Saturday, August 15, 2015

21





This last week has been one hell of a roller coaster. I've been up, down, twisted and sideways. The energies have been so high and the emotions are stirring up so many vibrations my brain has been in over load.

So many times we focus on something with the wrong reason. We think we are supposed to look back and remember the pain but forget that its that very pain that has forever changed us. Depressives like myself internalize everything. We have a very hard time reaching out and trusting people. 

For months I focused on the pain of my loss of Michele. I was looking only at what I no longer had and not at what she had so graciously given me. As I started looking at those wonderful gifts I at first felt shame for my behavior towards her now I just feel blessed. Looking at those gifts made me realize that I don't have to live my life in fear. I'm not obligated to do so and neither are you.

We pour so much great energies into the wrong things and wonder why we feel drained. Its the overload affect. The vibrations are so strong that it makes everything chaotic but beautiful. If I had poured my energy into the right things sooner maybe things would have been different. But that is one of those things that in the end it is what it is. I have it now and I'm running with it.

Where the road goes no body knows ;) That's the beauty of life. We are supposed to just sit back and enjoy the ride. Yes sometimes not having control can be scary but lets face it we don't have it anyways.

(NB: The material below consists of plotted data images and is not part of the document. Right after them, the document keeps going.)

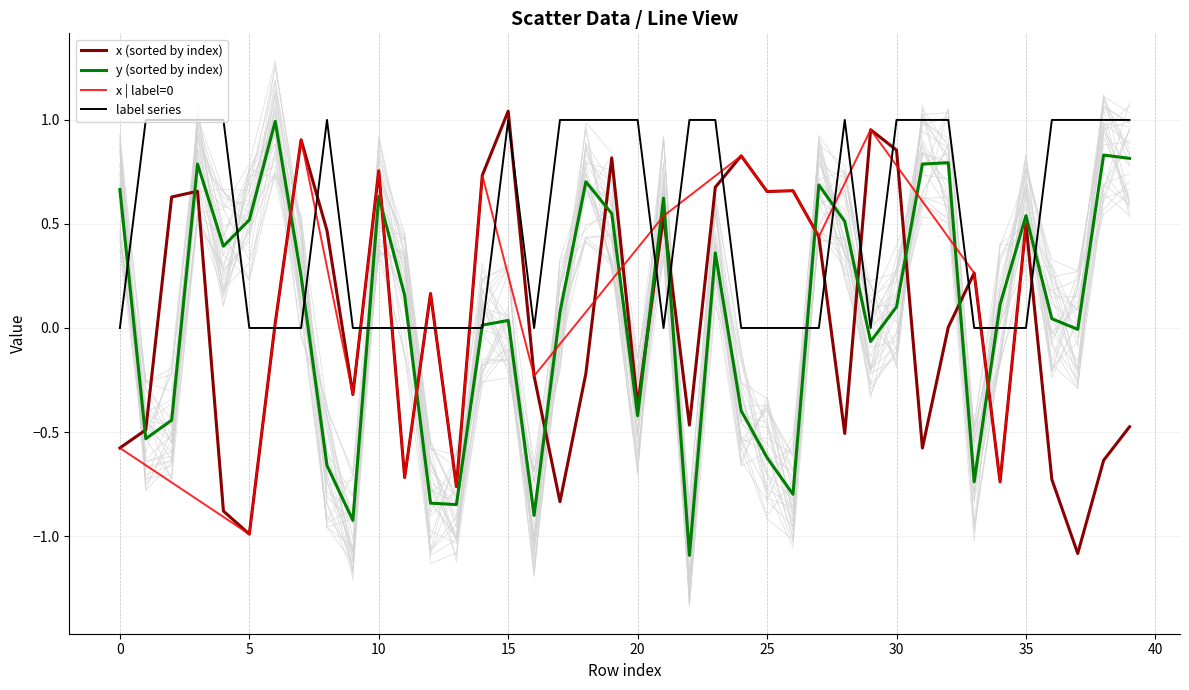

What is the highest value of the x series?

1.0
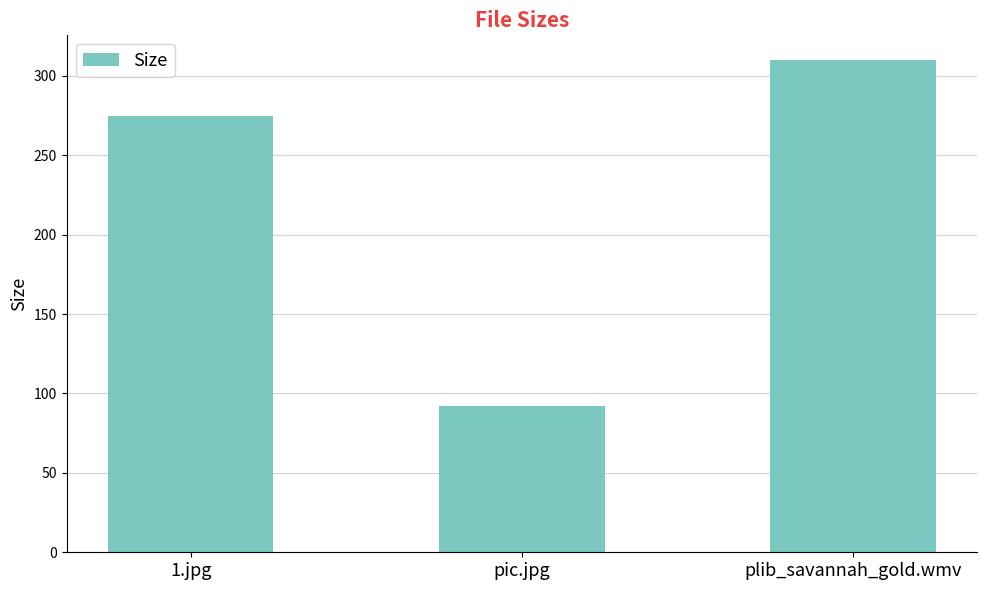

Between pic.jpg and plib_savannah_gold.wmv, which is larger?

plib_savannah_gold.wmv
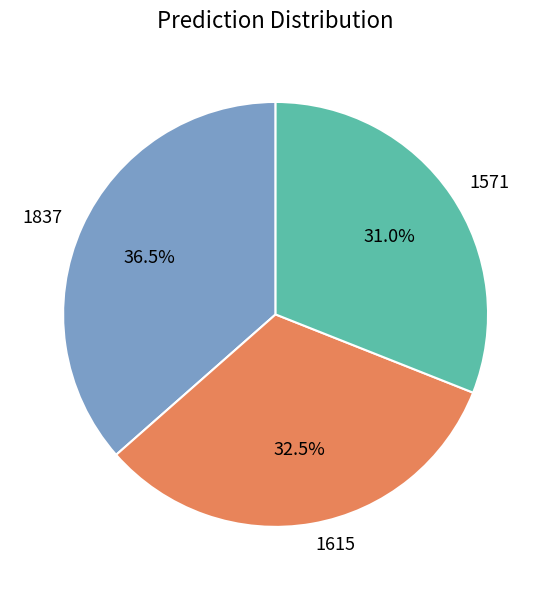

To the nearest percent, what is the combined percentage of 1615 and 1837?

69%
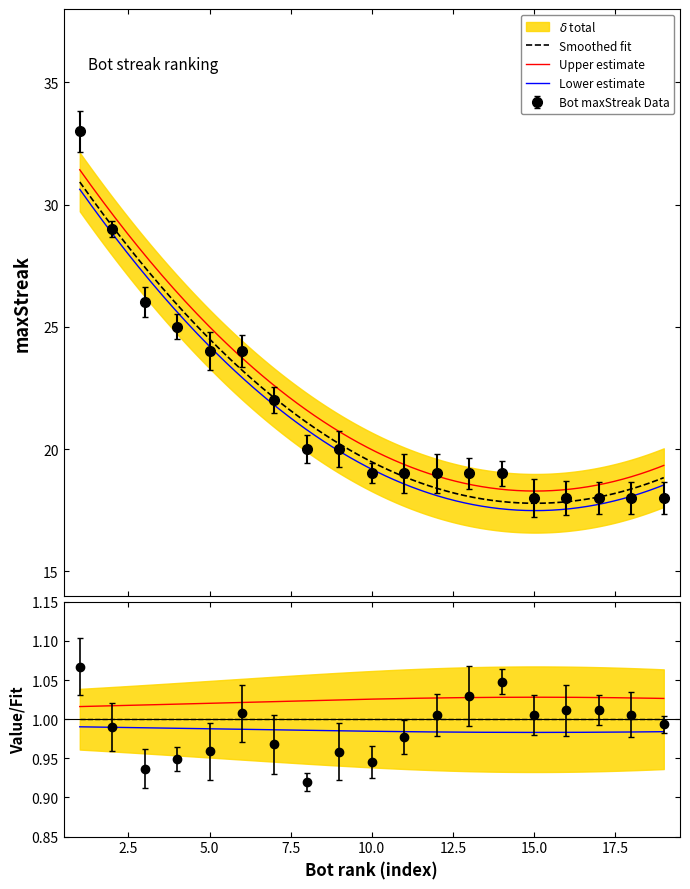

How many categories are shown in the chart?

19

The only thing I can truly control is my response to something other than that its not in my hands. For so many years I have responded wrong. I hated because I lived in fear. I'm not good enough. Why is the world against me. Why am I so undeserving. All these stupid negative questions instead of asking the most important one. Why am I not loving myself? 

When you look at the question from an internal view instead of an external one you start to realize you haven't been honoring your true self. I hurt people because of my selfishness and living a fear based life. Michele always was showing me who I really am and the best way I know to honor her is to be the person she knew me to be and better. 

Where this life is taking me is unknown nor cared about. I realize and understand I'm going to make more mistakes. I'm going to suffer other pain. However I know that they are all helping me to become the man Michele saw and the one Lisa see's. After all becoming truer to ourselves is why we are here.